In my experience, the pedagogical trainings don't assume motivated, energetic students, but completely clueless students who need the most basic of instructions on every aspect of the course, for instance the point of doing a problem set or taking a short-answer quiz. All of this is spelled out for the student in laborious prose — though I guess it assumes that the student is motivated enough to read all that laborious prose, which is something I also have my doubts about.

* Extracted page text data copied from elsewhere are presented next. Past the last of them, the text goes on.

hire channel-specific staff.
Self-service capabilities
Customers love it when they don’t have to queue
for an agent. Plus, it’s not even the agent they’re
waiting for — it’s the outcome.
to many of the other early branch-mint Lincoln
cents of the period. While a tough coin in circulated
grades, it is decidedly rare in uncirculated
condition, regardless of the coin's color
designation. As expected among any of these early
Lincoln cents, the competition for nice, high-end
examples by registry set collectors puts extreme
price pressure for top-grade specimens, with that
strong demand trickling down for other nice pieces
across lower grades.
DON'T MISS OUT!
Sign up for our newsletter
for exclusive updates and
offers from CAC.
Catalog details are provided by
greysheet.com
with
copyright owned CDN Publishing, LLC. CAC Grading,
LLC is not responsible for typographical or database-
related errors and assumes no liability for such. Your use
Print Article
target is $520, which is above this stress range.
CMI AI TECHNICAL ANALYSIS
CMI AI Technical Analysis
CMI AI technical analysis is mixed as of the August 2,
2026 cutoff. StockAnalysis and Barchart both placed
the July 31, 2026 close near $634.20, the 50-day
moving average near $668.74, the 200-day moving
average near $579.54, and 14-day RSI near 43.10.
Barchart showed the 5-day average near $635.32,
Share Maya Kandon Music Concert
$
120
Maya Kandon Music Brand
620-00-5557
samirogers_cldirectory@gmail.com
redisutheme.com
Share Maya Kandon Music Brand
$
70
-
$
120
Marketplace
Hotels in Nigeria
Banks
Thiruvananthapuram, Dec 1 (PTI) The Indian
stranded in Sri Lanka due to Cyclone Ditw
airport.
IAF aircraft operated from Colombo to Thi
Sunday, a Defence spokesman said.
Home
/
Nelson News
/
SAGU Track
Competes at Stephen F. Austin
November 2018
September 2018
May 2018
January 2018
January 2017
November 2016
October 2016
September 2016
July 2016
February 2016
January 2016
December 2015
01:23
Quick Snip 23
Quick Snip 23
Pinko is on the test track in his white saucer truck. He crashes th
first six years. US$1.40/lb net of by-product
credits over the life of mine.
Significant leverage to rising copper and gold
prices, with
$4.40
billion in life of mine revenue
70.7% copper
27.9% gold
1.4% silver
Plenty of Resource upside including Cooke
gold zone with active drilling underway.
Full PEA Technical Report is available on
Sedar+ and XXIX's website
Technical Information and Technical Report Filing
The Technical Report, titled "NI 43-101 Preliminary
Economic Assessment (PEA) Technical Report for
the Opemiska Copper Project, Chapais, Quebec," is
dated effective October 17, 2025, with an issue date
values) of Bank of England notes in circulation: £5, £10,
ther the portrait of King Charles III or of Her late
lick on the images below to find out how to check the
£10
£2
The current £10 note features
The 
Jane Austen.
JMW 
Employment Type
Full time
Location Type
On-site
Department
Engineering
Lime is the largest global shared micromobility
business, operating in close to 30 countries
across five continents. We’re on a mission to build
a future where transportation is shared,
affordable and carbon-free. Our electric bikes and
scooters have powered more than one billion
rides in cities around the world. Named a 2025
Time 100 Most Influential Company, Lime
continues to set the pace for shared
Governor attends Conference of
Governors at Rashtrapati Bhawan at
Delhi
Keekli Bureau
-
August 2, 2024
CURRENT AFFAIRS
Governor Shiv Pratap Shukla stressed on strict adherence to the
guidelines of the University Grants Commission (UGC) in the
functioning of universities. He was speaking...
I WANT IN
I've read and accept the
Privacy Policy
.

Students may benefit from all this when they first start taking college classes, especially if they're coming from a weak high school. But by the time they're in their third or fourth year, they should be familiar with quizzes vs. papers, with why a discussion might be helpful to their learning, with why comparing things might reveal things about the things being compared, and so on. But we're admonished to spell these things out even for the most advanced classes. If this keeps up, it will spread to all of adult life, and pretty soon before we read a newspaper article, we'll be told how the article differs from a video, what the benefits of the article might be and the categories of understanding it will help us develop, and how the article will engage those of different learning styles.

Ruralguy

I highly doubt this, Hegemony. These teaching techniques have been pushed for decades now, at least 40 years, and very highly pushed for 20 of them. Yet, though articles and such have been dumbed down for even more than 40 years, I don't see these meta level descriptions...sometimes briefly in an educational tv/internet show.